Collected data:
+++

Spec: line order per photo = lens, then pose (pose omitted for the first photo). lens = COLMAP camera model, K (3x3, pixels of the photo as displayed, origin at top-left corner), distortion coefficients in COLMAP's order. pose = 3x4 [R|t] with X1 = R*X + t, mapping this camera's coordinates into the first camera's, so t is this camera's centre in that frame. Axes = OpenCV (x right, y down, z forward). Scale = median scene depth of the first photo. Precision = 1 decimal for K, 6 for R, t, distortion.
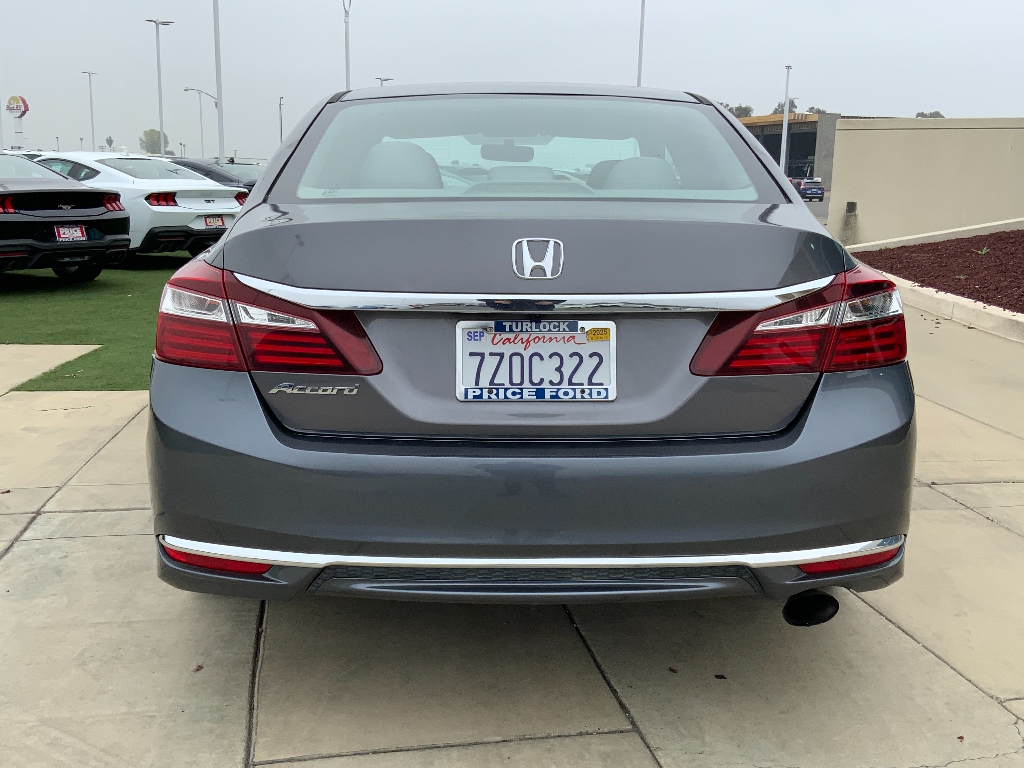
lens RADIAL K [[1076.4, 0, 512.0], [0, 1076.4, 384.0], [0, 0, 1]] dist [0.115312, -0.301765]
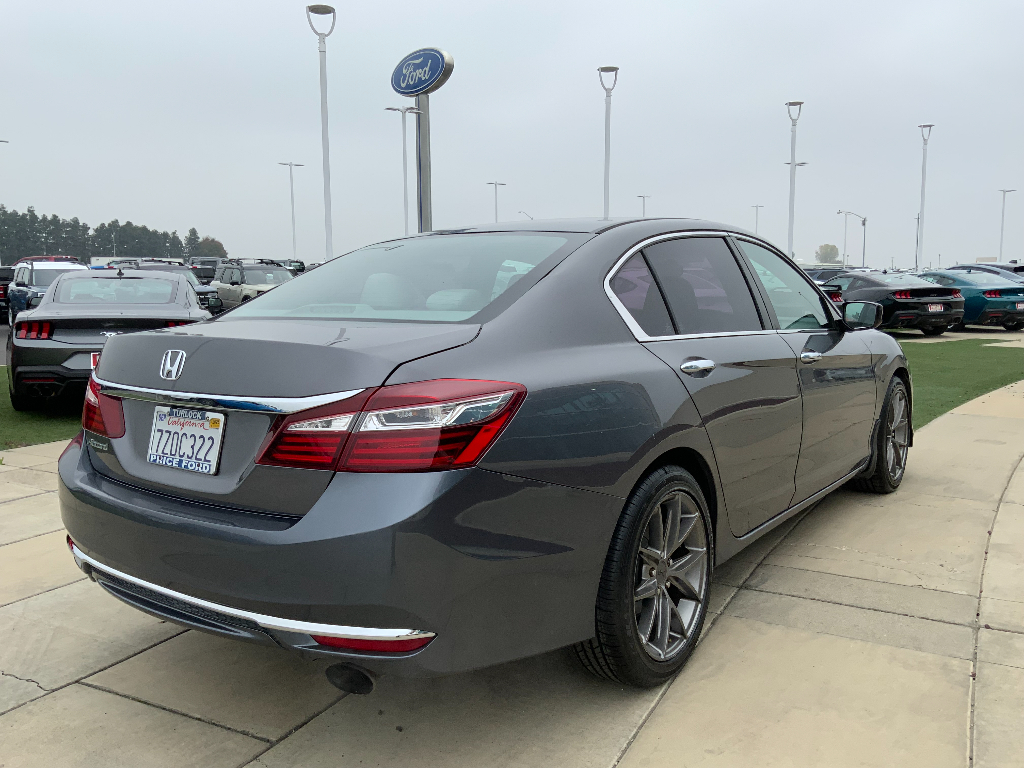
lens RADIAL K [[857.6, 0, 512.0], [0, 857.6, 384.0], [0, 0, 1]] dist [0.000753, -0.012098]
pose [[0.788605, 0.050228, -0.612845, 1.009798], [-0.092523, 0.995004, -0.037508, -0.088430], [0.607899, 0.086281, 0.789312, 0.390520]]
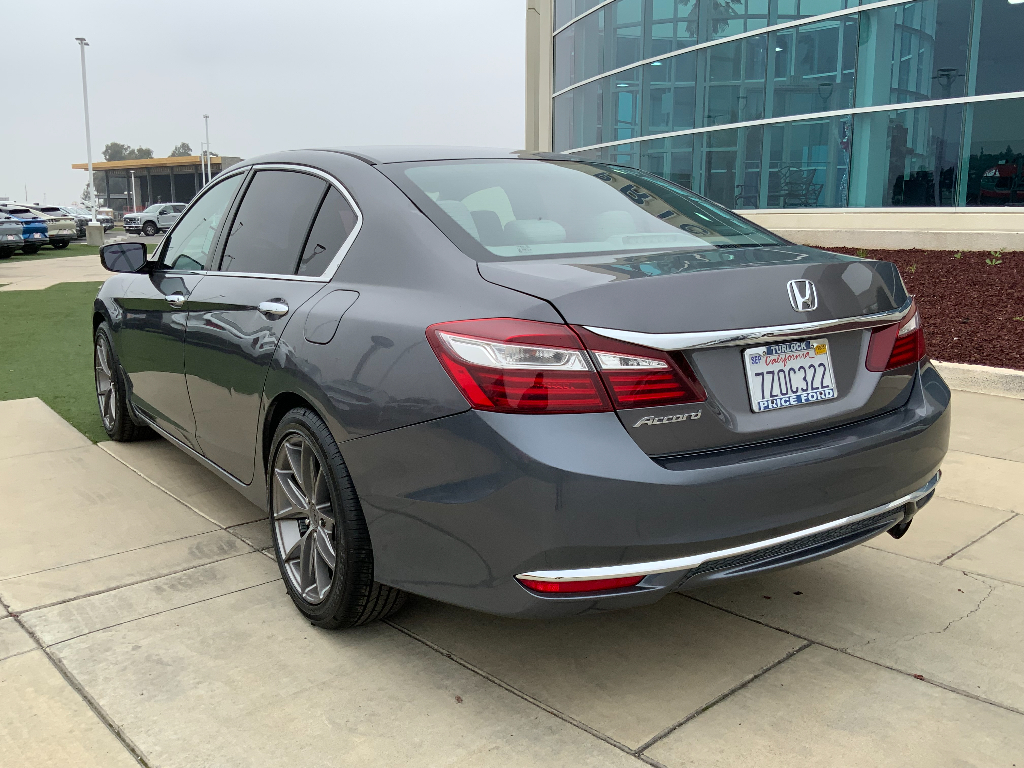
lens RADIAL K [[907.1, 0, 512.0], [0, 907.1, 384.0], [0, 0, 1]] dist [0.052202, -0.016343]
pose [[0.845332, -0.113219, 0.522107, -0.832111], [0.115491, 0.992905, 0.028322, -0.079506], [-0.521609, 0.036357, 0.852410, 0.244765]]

+++

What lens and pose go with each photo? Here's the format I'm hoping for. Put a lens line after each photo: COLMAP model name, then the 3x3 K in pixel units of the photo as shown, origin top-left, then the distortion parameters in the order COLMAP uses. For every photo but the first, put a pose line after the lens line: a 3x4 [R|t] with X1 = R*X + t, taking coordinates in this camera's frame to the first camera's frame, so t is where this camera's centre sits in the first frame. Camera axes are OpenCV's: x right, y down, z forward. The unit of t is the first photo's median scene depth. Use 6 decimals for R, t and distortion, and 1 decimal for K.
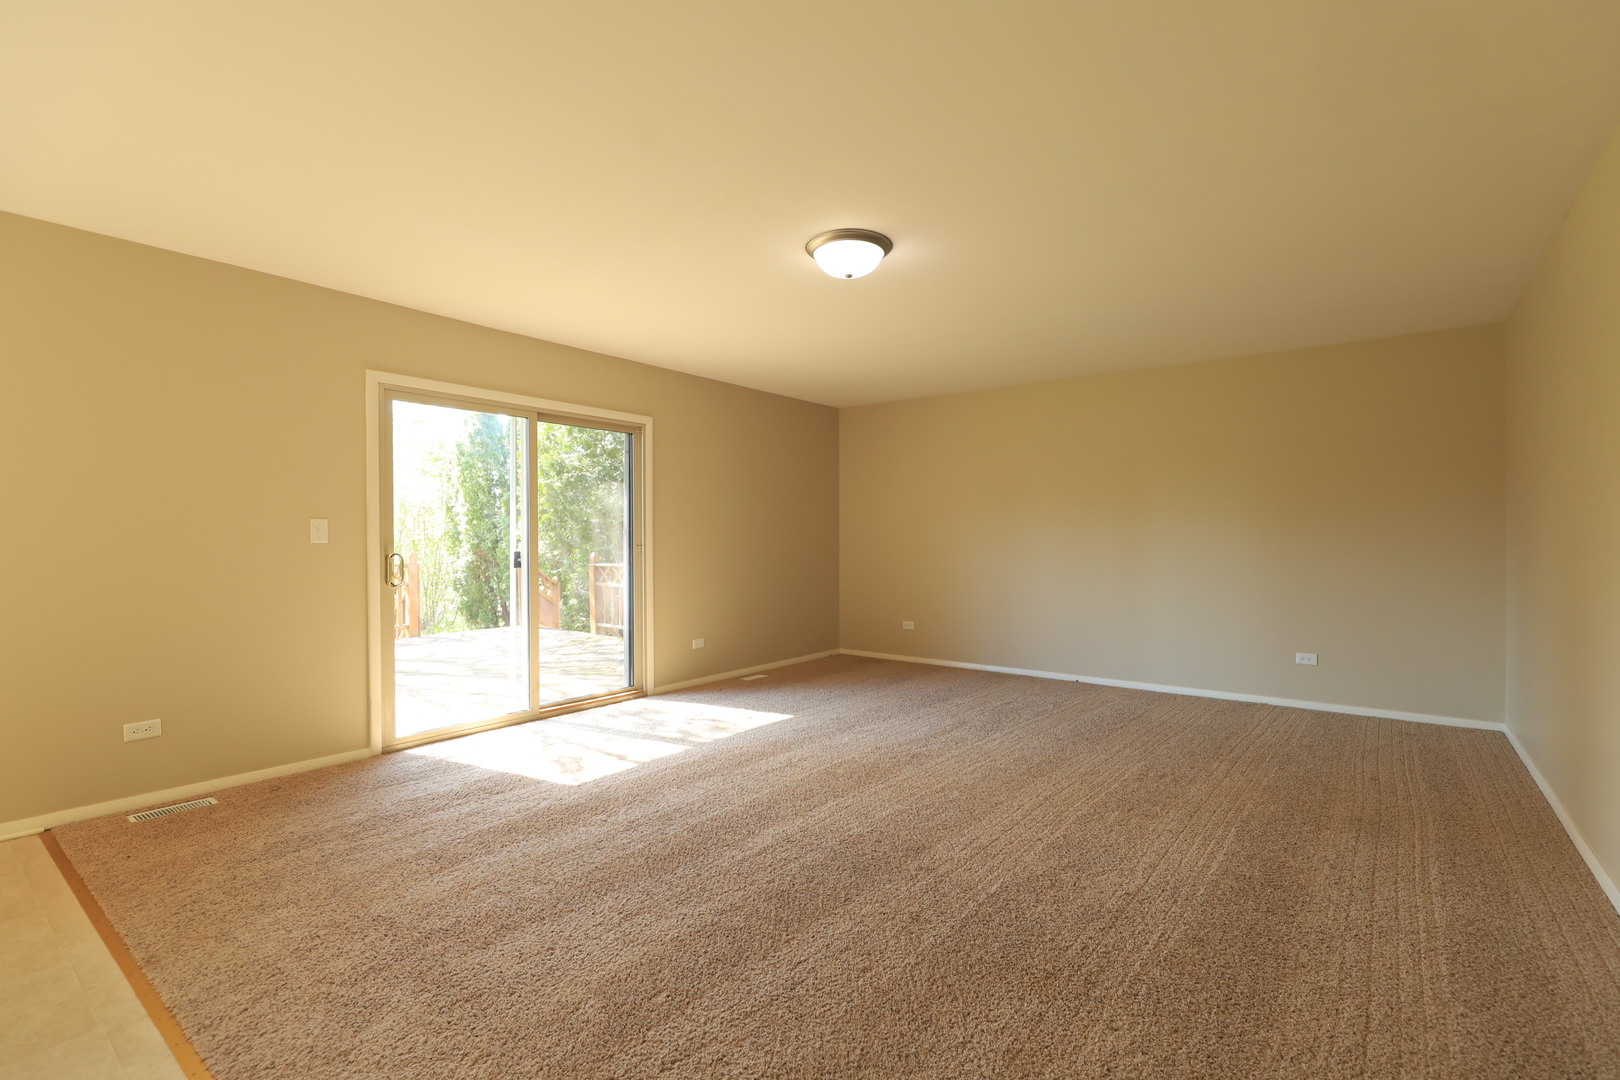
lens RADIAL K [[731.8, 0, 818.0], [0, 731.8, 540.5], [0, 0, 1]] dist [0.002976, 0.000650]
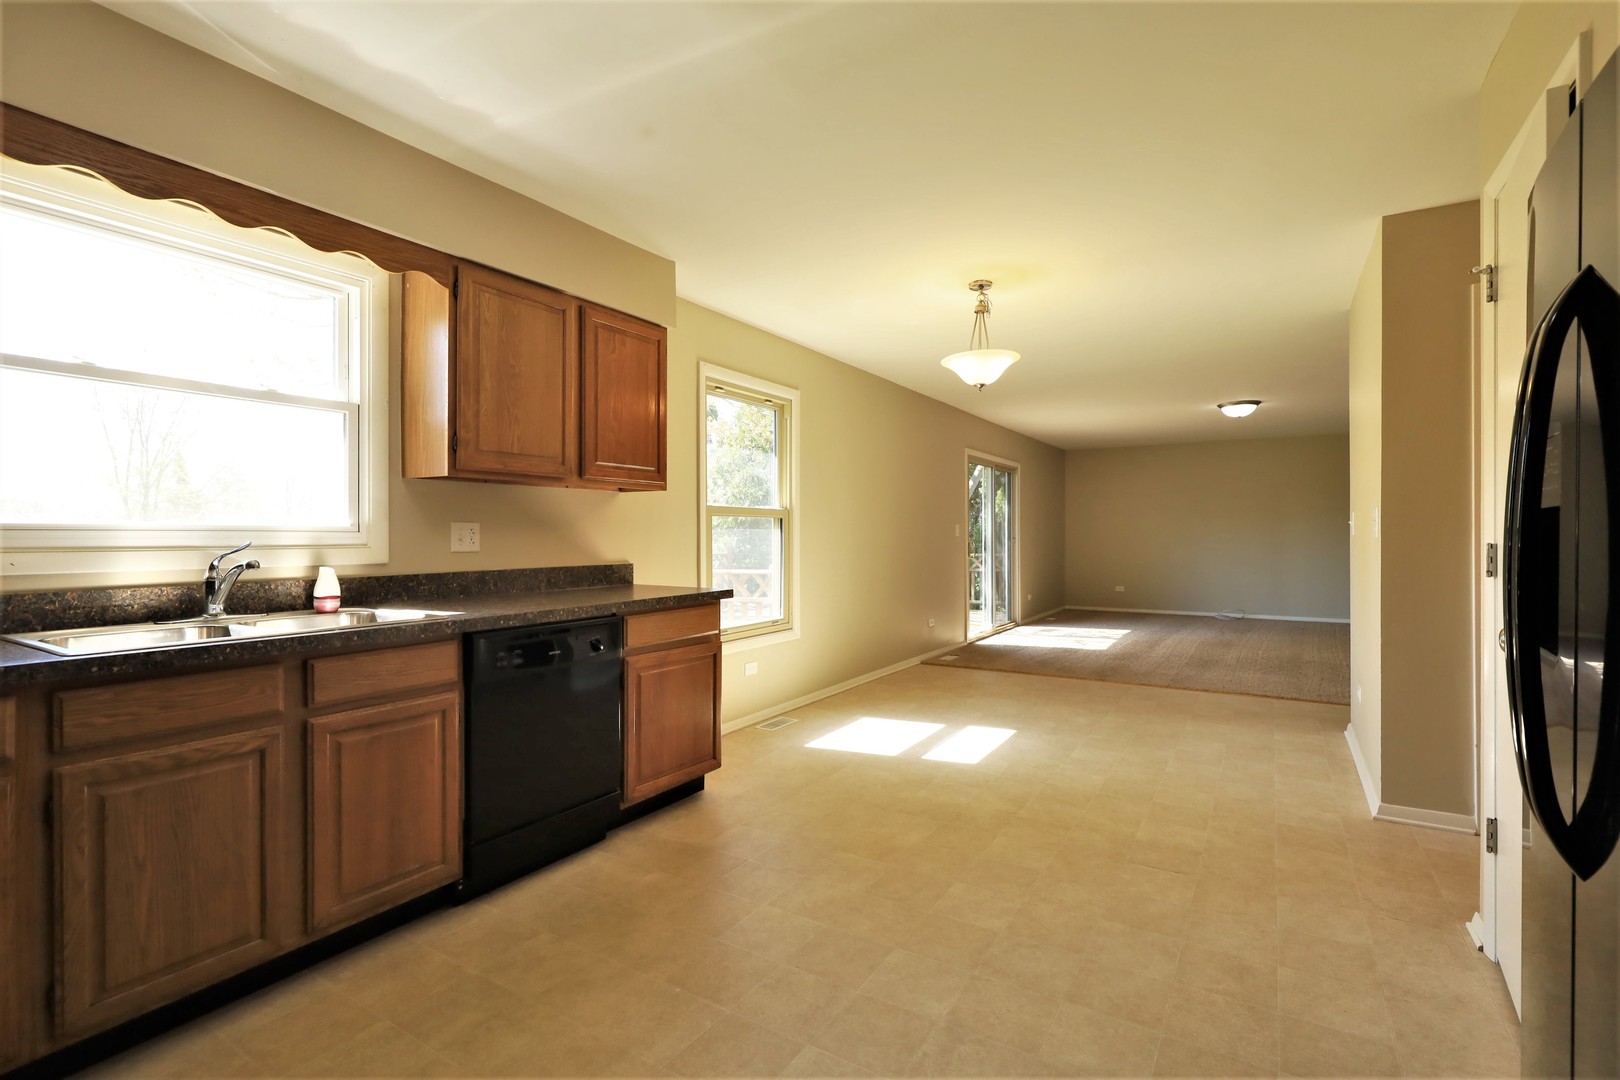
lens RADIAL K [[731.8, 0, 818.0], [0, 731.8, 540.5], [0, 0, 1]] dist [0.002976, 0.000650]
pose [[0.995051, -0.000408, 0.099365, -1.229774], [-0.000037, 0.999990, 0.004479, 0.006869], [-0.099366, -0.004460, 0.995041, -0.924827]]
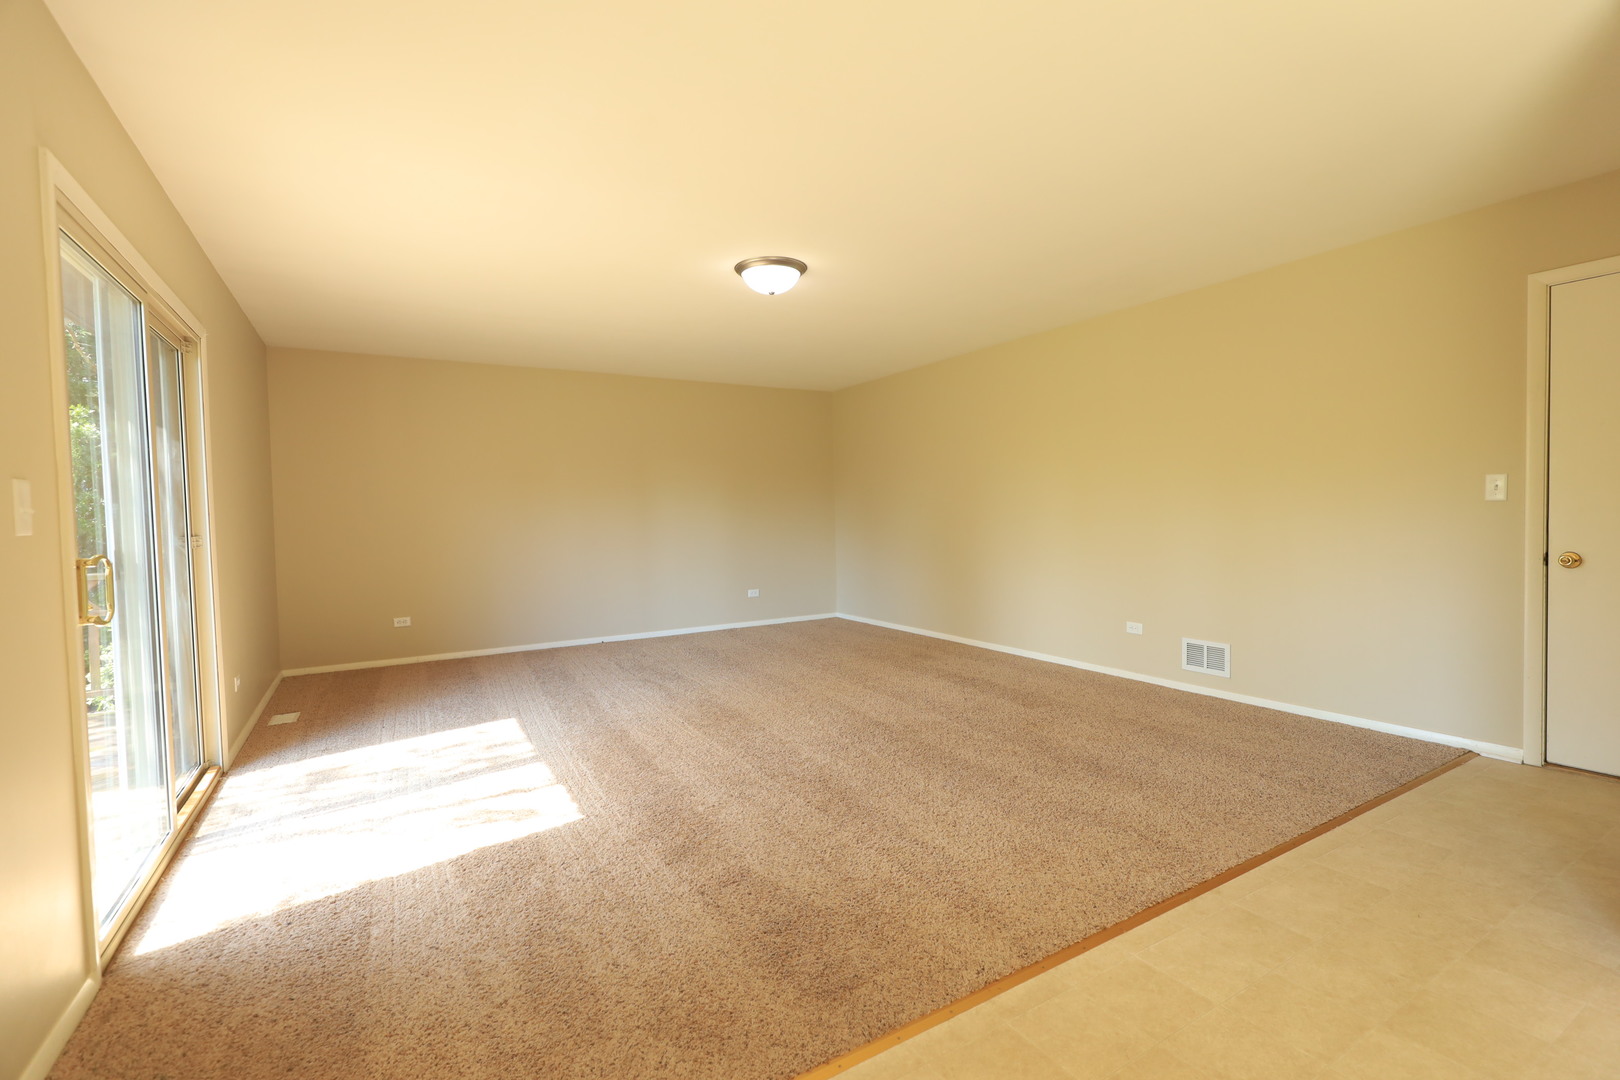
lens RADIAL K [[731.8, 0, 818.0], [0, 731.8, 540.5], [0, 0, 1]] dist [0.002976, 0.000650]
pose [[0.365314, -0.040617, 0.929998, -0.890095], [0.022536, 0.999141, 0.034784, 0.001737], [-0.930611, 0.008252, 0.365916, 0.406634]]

+++

# Task goal:
Can you reproduce the data word for word, starting at the line that contains "Spec: line order" and stopping after the line that contains "dist [0.000753, -0.012098]", with the pictures left out?

# Exercise solution:
Spec: line order per photo = lens, then pose (pose omitted for the first photo). lens = COLMAP camera model, K (3x3, pixels of the photo as displayed, origin at top-left corner), distortion coefficients in COLMAP's order. pose = 3x4 [R|t] with X1 = R*X + t, mapping this camera's coordinates into the first camera's, so t is this camera's centre in that frame. Axes = OpenCV (x right, y down, z forward). Scale = median scene depth of the first photo. Precision = 1 decimal for K, 6 for R, t, distortion.
lens RADIAL K [[1076.4, 0, 512.0], [0, 1076.4, 384.0], [0, 0, 1]] dist [0.115312, -0.301765]
lens RADIAL K [[857.6, 0, 512.0], [0, 857.6, 384.0], [0, 0, 1]] dist [0.000753, -0.012098]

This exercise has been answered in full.